パラカヌー瀬立モニカが世界で躍進「今、成長スピードは自分が世界一」 (3ページ目)

  • 斎藤寿子●取材・文 text by Saito Hisako
  • 越智貴雄●写真 photo by Ochi Takao

 そして、一念発起しての厳しいトレーニングが始まった。その過酷さは年々増し、今夏は「ハンガリーに飛び立つ前に、天に飛び立ってしまうのではないかと思うくらい練習をしてきました」と瀬立。毎年、「今が最強」と思い、いつも過去を振り返ると「甘かった」と思う。この3年間は、その繰り返しだったと言い、だからこそ「毎年ステップアップしていることを実感できた」と語る。
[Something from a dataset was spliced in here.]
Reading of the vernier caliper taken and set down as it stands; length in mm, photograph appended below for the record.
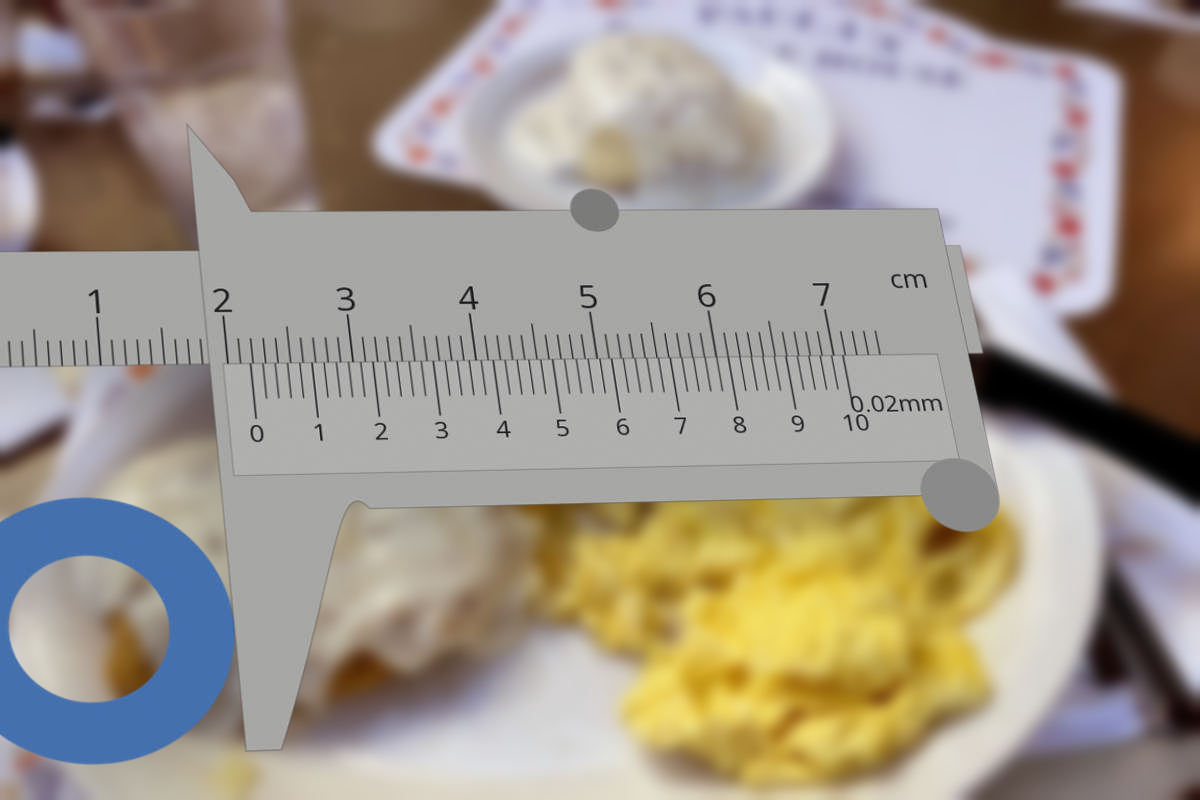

 カヌー競技では、天候などによって条件が異なるため、"世界記録"という概念はない。そのため、タイムでは一概に良し悪しは言えないが、トップとの差を比較すれば、リオ以降、瀬立がいかに一つずつ階段を上ってきたかがわかる。

16年9月リオデジャネイロパラリンピック決勝 1分09秒193(トップとの差+10秒433)
17年8月世界選手権・決勝 1分5秒010(+7秒628)
18年8月世界選手権・決勝 1分00秒675(+5秒010)
19年8月世界選手権・予選 58秒93(+2秒94)

 今大会では、3年前に10秒以上も離され、全く歯が立たなかったジャネットを抑え、いよいよ頂点が見え始めた。瀬立本人も「今、伸びは自分が世界一」と今後の伸びしろに自信を持つ。

 飛ぶ鳥落とす勢いの瀬立モニカ。今大会で世界の彼女への印象も、そして彼女自身が見始めた景色も変わったに違いない。

「5位ということは、もう次はメダルしかない」

 東京で表彰台に上がる瀬立の姿が、ついに現実味を帯びてきた。